RECORDS TO PROCESS >>
::::
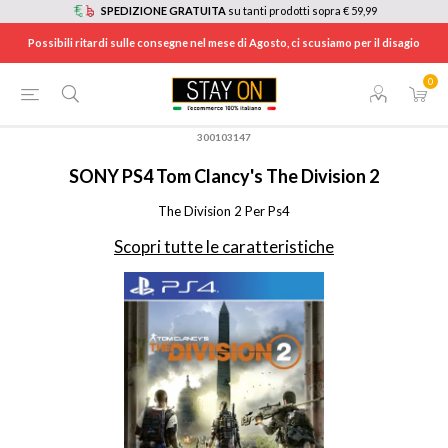
SPEDIZIONE GRATUITA
su tanti prodotti sopra € 59,99
Possibili ritardi sulle consegne nel mese di Agosto, ci scusiamo per il disagio
0
HOME
/
CONSOLE E VIDEOGIOCHI
/
PLAYSTATION 4: CONSOLE, GIOCHI E ACCESSORI
/
GIOCHI PLAYSTATION 4
/
300103147
SONY
PS4 Tom Clancy's The Division 2
The Division 2 Per Ps4
Scopri tutte le caratteristiche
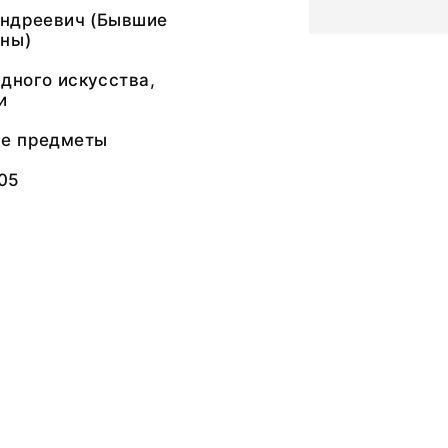
Андреевич (Бывшие
ны)
дного искусства,
и
ые предметы
05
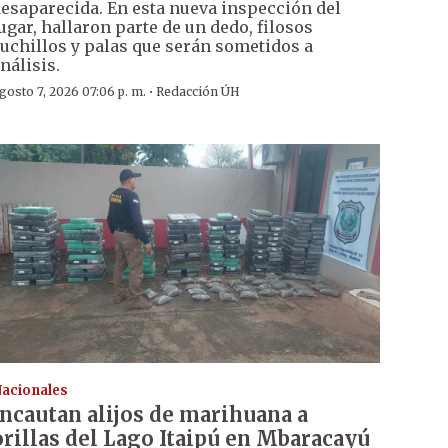
esaparecida. En esta nueva inspección del
ugar, hallaron parte de un dedo, filosos
uchillos y palas que serán sometidos a
nálisis.
·
gosto 7, 2026 07:06 p. m.
Redacción ÚH
acionales
Incautan alijos de marihuana a
orillas del Lago Itaipú en Mbaracayú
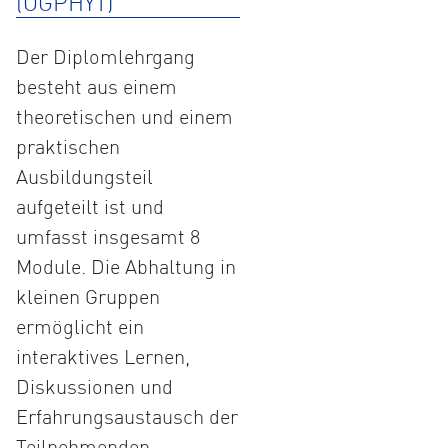
(ÖGPHYT)
Der Diplomlehrgang
besteht aus einem
theoretischen und einem
praktischen
Ausbildungsteil
aufgeteilt ist und
umfasst insgesamt 8
Module. Die Abhaltung in
kleinen Gruppen
ermöglicht ein
interaktives Lernen,
Diskussionen und
Erfahrungsaustausch der
Teilnehmenden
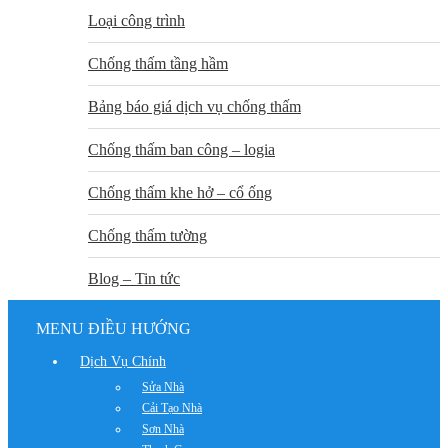
Loại công trình
Chống thấm tầng hầm
Bảng báo giá dịch vụ chống thấm
Chống thấm ban công – logia
Chống thấm khe hở – cổ ống
Chống thấm tường
Blog – Tin tức
MENU ĐIỀU HƯỚNG
Dịch Vụ Chính
Sửa Nhà
Cải Tạo Nhà
Sơn Nhà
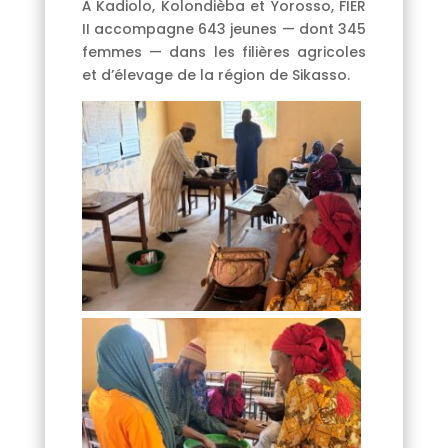
À Kadiolo, Kolondièba et Yorosso, FIER
II accompagne 643 jeunes — dont 345
femmes — dans les filières agricoles
et d’élevage de la région de Sikasso.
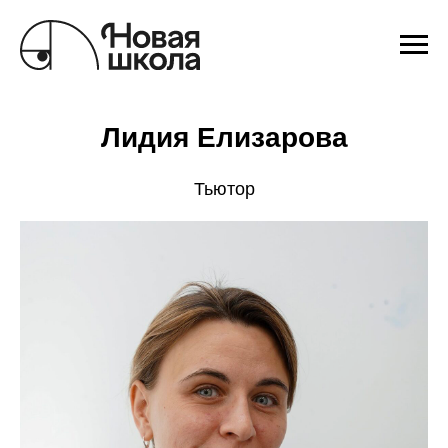
Лидия Елизарова
Тьютор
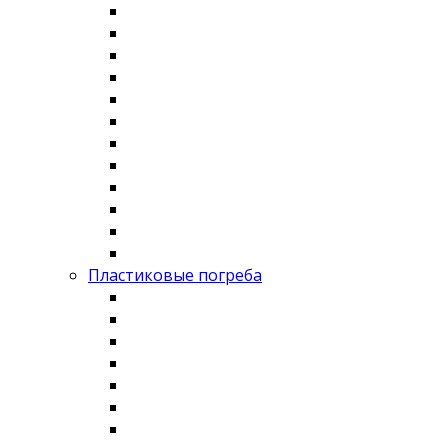
Пластиковые погреба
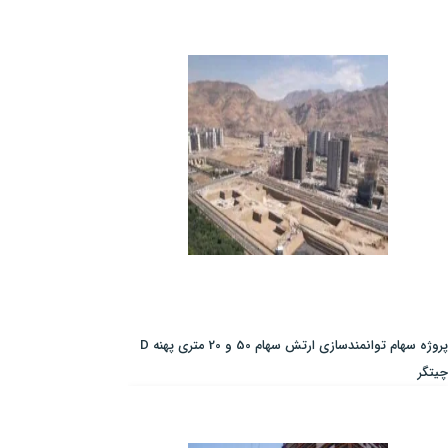
پروژه سهام توانمندسازی ارتش سهام 50 و 20 متری پهنه D
چیتگر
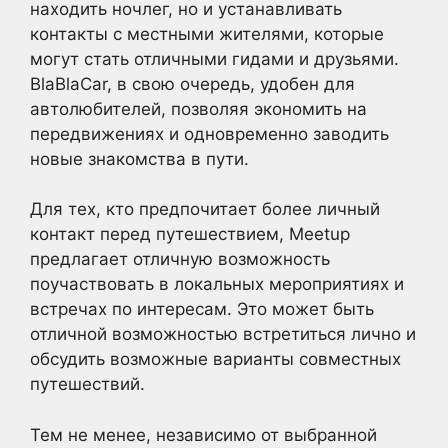
находить ночлег, но и устанавливать
контакты с местными жителями, которые
могут стать отличными гидами и друзьями.
BlaBlaCar, в свою очередь, удобен для
автолюбителей, позволяя экономить на
передвижениях и одновременно заводить
новые знакомства в пути.
Для тех, кто предпочитает более личный
контакт перед путешествием, Meetup
предлагает отличную возможность
поучаствовать в локальных мероприятиях и
встречах по интересам. Это может быть
отличной возможностью встретиться лично и
обсудить возможные варианты совместных
путешествий.
Тем не менее, независимо от выбранной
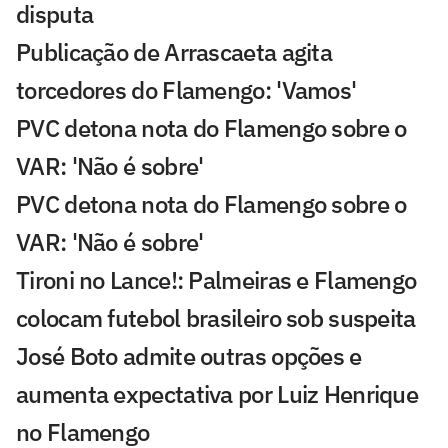
disputa
Publicação de Arrascaeta agita
torcedores do Flamengo: 'Vamos'
PVC detona nota do Flamengo sobre o
VAR: 'Não é sobre'
PVC detona nota do Flamengo sobre o
VAR: 'Não é sobre'
Tironi no Lance!: Palmeiras e Flamengo
colocam futebol brasileiro sob suspeita
José Boto admite outras opções e
aumenta expectativa por Luiz Henrique
no Flamengo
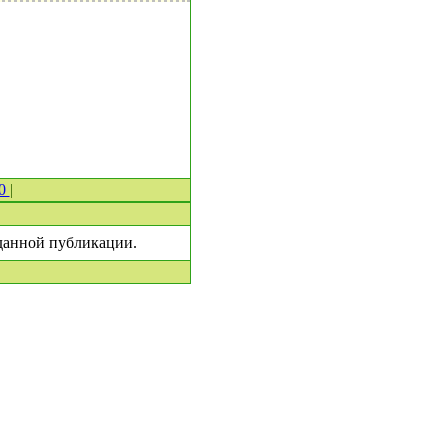
 0
|
 данной публикации.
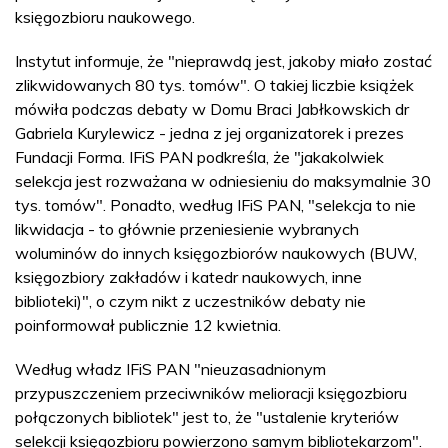
księgozbioru naukowego.
Instytut informuje, że "nieprawdą jest, jakoby miało zostać
zlikwidowanych 80 tys. tomów". O takiej liczbie książek
mówiła podczas debaty w Domu Braci Jabłkowskich dr
Gabriela Kurylewicz - jedna z jej organizatorek i prezes
Fundacji Forma. IFiS PAN podkreśla, że "jakakolwiek
selekcja jest rozważana w odniesieniu do maksymalnie 30
tys. tomów". Ponadto, według IFiS PAN, "selekcja to nie
likwidacja - to głównie przeniesienie wybranych
woluminów do innych księgozbiorów naukowych (BUW,
księgozbiory zakładów i katedr naukowych, inne
biblioteki)", o czym nikt z uczestników debaty nie
poinformował publicznie 12 kwietnia.
Według władz IFiS PAN "nieuzasadnionym
przypuszczeniem przeciwników melioracji księgozbioru
połączonych bibliotek" jest to, że "ustalenie kryteriów
selekcji księgozbioru powierzono samym bibliotekarzom".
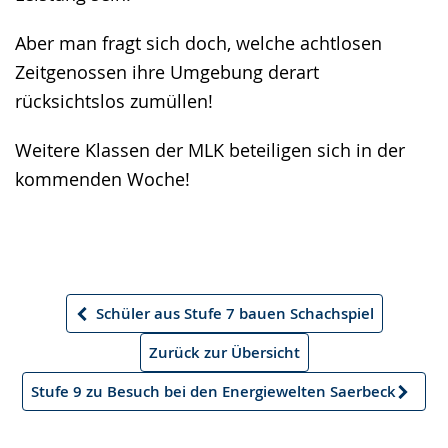
Aber man fragt sich doch, welche achtlosen
Zeitgenossen ihre Umgebung derart
rücksichtslos zumüllen!
Weitere Klassen der MLK beteiligen sich in der
kommenden Woche!
Schüler aus Stufe 7 bauen Schachspiel
Vorheriger
Artikel
Zurück zur Übersicht
Stufe 9 zu Besuch bei den Energiewelten Saerbeck
Nächster
Artikel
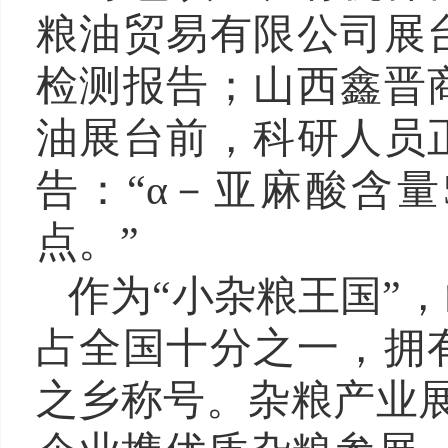
粮油贸易有限公司展
检测报告；山西鑫晋
油展台前，科研人员
告：“α－亚麻酸含量
点。”
作为“小杂粮王国”，
占全国十分之一，拥
之乡称号。杂粮产业展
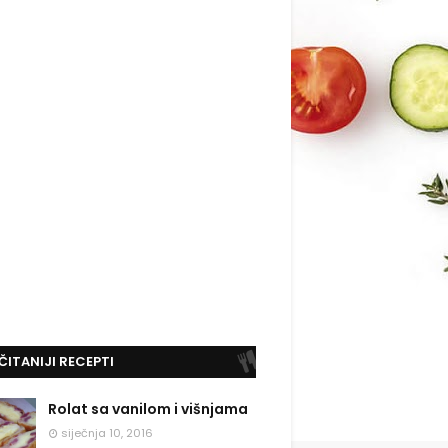
ČITANIJI RECEPTI
Rolat sa vanilom i višnjama
siječnja 10, 2016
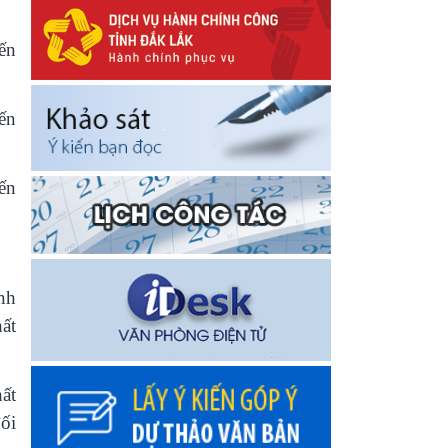
ến
đến
ến
nh
ất
ất
ối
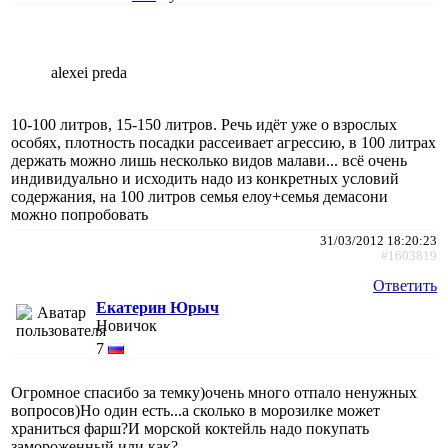
alexei preda
10-100 литров, 15-150 литров. Речь идёт уже о взрослых
особях, плотность посадки рассеивает агрессию, в 100 литрах
держать можно лишь несколько видов малави... всё очень
индивидуально и исходить надо из конкретных условий
содержания, на 100 литров семья елоу+семья демасони
можно попробовать
31/03/2012 18:20:23
#1603819
Ответить
Екатерин Юрыч
Новичок
7
Огромное спасибо за темку)очень много отпало ненужных
вопросов)Но один есть...а сколько в морозилке может
храниться фарш?И морской коктейль надо покупать
замороженный или как?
::::
Would you restate, exactly and with no pictures, the lines of the entries above from the one containing "et d’élevage de la région de Sikasso." through the one containing "jest to, że"?

EXERCISE SOLUTION >>
et d’élevage de la région de Sikasso.
Лидия Елизарова
Тьютор
Пластиковые погреба
پروژه سهام توانمندسازی ارتش سهام 50 و 20 متری پهنه D
چیتگر
находить ночлег, но и устанавливать
контакты с местными жителями, которые
могут стать отличными гидами и друзьями.
BlaBlaCar, в свою очередь, удобен для
автолюбителей, позволяя экономить на
передвижениях и одновременно заводить
новые знакомства в пути.
Для тех, кто предпочитает более личный
контакт перед путешествием, Meetup
предлагает отличную возможность
поучаствовать в локальных мероприятиях и
встречах по интересам. Это может быть
отличной возможностью встретиться лично и
обсудить возможные варианты совместных
путешествий.
Тем не менее, независимо от выбранной
disputa
Publicação de Arrascaeta agita
torcedores do Flamengo: 'Vamos'
PVC detona nota do Flamengo sobre o
VAR: 'Não é sobre'
PVC detona nota do Flamengo sobre o
VAR: 'Não é sobre'
Tironi no Lance!: Palmeiras e Flamengo
colocam futebol brasileiro sob suspeita
José Boto admite outras opções e
aumenta expectativa por Luiz Henrique
no Flamengo
 0
|
 данной публикации.
księgozbioru naukowego.
Instytut informuje, że "nieprawdą jest, jakoby miało zostać
zlikwidowanych 80 tys. tomów". O takiej liczbie książek
mówiła podczas debaty w Domu Braci Jabłkowskich dr
Gabriela Kurylewicz - jedna z jej organizatorek i prezes
Fundacji Forma. IFiS PAN podkreśla, że "jakakolwiek
selekcja jest rozważana w odniesieniu do maksymalnie 30
tys. tomów". Ponadto, według IFiS PAN, "selekcja to nie
likwidacja - to głównie przeniesienie wybranych
woluminów do innych księgozbiorów naukowych (BUW,
księgozbiory zakładów i katedr naukowych, inne
biblioteki)", o czym nikt z uczestników debaty nie
poinformował publicznie 12 kwietnia.
Według władz IFiS PAN "nieuzasadnionym
przypuszczeniem przeciwników melioracji księgozbioru
połączonych bibliotek" jest to, że "ustalenie kryteriów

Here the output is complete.